On September 6, 2022, the World Health Organization (WHO) Country Office disclosed that the Gambian Ministry of Health (MoH) was investigating up to 40 deaths, mostly children under 5 years, suspected to be linked to the use of “paracetamol syrup.” These deaths were believed to be associated with “kidney failure,” with 49 cases reported as of August 29.
Promptly responding to the crisis, the Gambian Government, on September 7, 2022, suspended the use of all paracetamol syrups. An initial list of six suspect paracetamol syrup products was identified, and the WHO was enlisted to support the analysis for the presence of contaminants. Lab analyses released on September 19 and 23 detected and quantified Diethylene Glycol (DEG) and Ethylene Glycol (EG) in samples of the syrups.
On October 5, 2022, WHO issued Medical Product Alert #6, identifying four contaminated syrups, all manufactured in India. The Gambian Medicines Control Authority initiated a national recall of all paracetamol, promethazine, and cough syrups.
Dr. Leticia Megias Lastra, a Technical Officer at WHO, emphasized the potential causes of the incidents, pointing to contamination of excipients at the point of manufacture, impacting the global supply chain. She noted that it could be accidental or intentional substitution of industrial-grade substances, posing a significant global public health risk unless identified.
Uganda’s Adulteration Concerns
In Uganda, the National Drug Authority (NDA) discovered several nutritional supplements, beverages, herbal, and alcoholic products adulterated with drugs for erectile dysfunction. On August 22, 2023, the NDA issued a warning against L-Power Coffee, confirmed to be adulterated with Tadalafil, a prescription drug for erectile dysfunction.
Tadalafil, when not used under strict medical supervision, can lead to severe health issues, including respiratory and cardiac problems, urinary disorders, and even death. Previous discoveries of adulterated products, such as M-Magix Coffee and “Stronger Weekend,” prompted the NDA to underscore the public health risks associated with counterfeit and substandard medical products.
Abiaz Rwamwiri, NDA’s Public Relations Manager, emphasized the global nature of the issue, calling it a lucrative business run by criminals. He highlighted the challenges posed by counterfeit medications, stressing the importance of regulatory oversight.

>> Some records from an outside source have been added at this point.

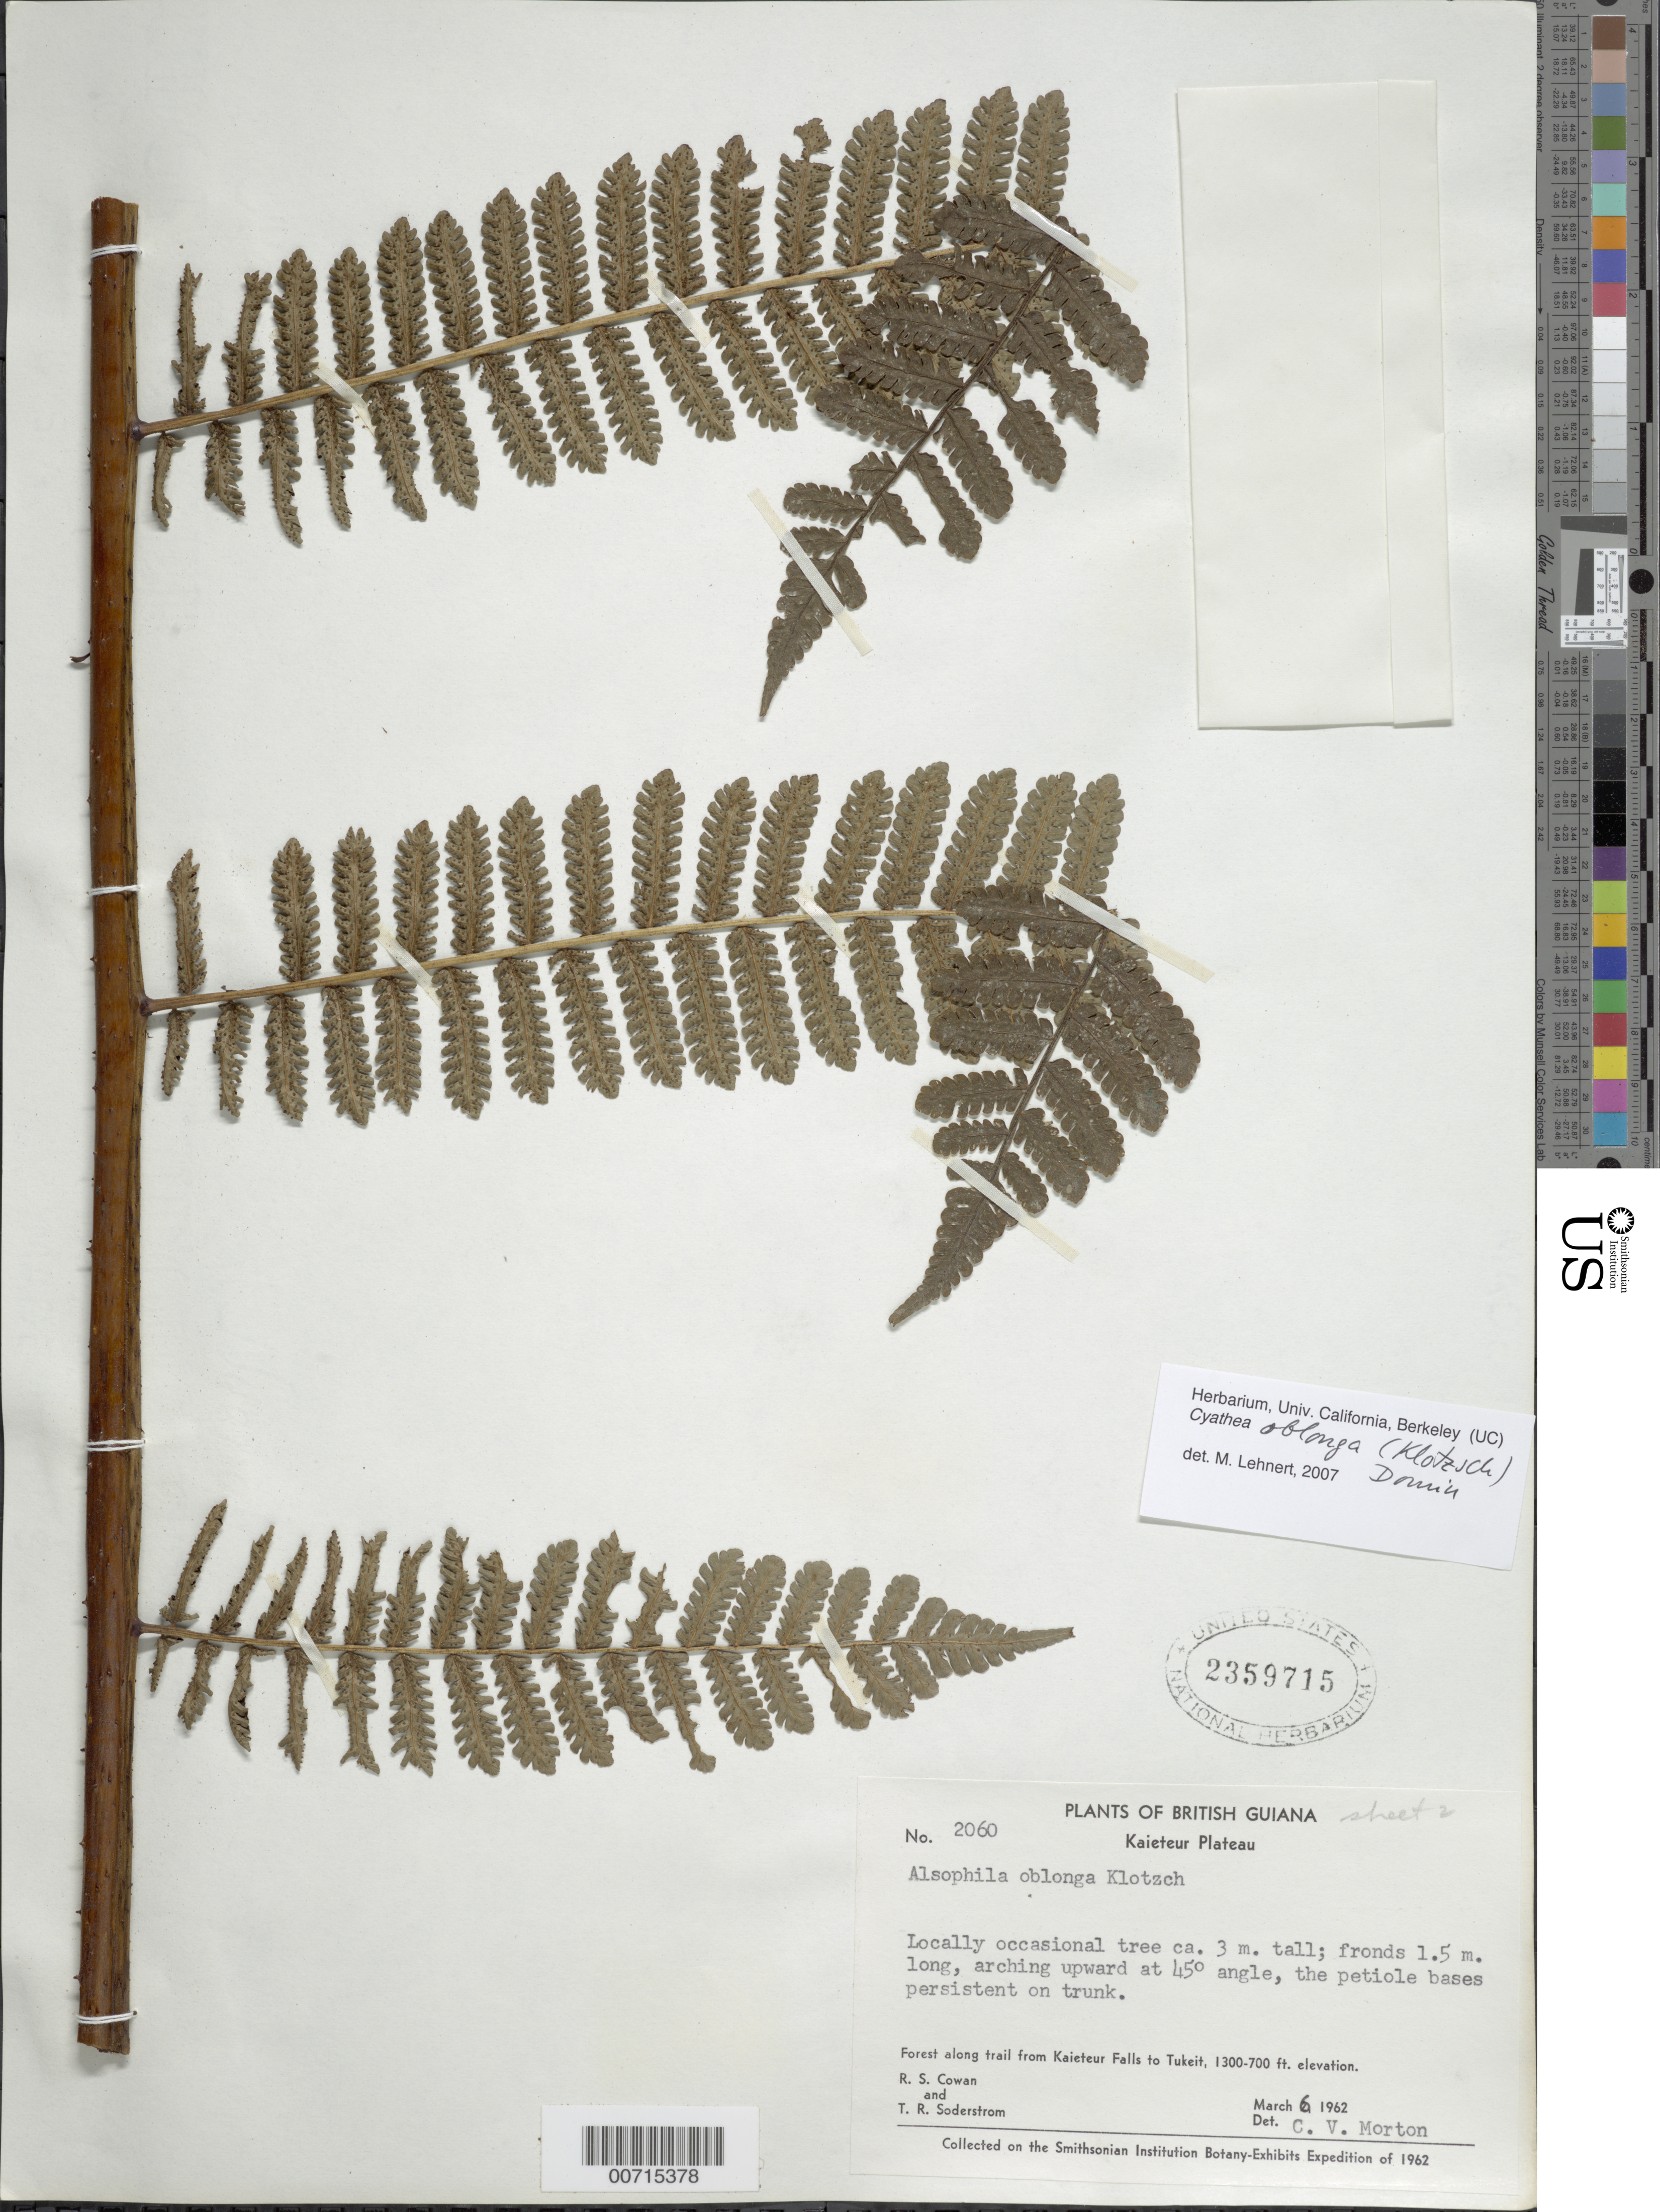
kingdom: Plantae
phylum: Tracheophyta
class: Polypodiopsida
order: Cyatheales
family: Cyatheaceae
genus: Cyathea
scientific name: Cyathea oblonga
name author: (Klotzsch) Domin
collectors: R. S. Cowan & T. R. Soderstrom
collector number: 2060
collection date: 1962-03-06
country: Guyana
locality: British Guiana, Kaieteur Plateau, Forest along trail from Kaieteur Falls to Tukeit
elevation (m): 213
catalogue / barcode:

Concerns in the IGAD Region
The Intergovernmental Authority on Development (IGAD) Member States face varying challenges regarding the impact of Substandard and Falsified Medical Products (SFMPs). Mr. Karim Wanga from the Pharmacy and Poisons Board in Kenya identified issues such as different levels of regulatory maturity, porous borders facilitating illegal importation, and the risk of substandard or falsified products being smuggled.
Regulatory Challenges and Responses
Dr. Andrea Keyter from WHO outlined challenges to regulatory systems in Africa, including changes in leadership, inadequate financing, lack of human resources, and infrastructure deficiencies. Dr. Lastra emphasized WHO’s commitment to supporting African states by strengthening National Regulatory Authorities (NRAs), enhancing testing capacity, and investigating and issuing alerts for contaminated products.
As the Seventh Session of the Scientific Conference on Medicinal Products Regulation in Africa (SCoMRA) approaches in 2025, it is clear that addressing these challenges is crucial to safeguarding public health and fostering the development of robust regulatory systems in the region.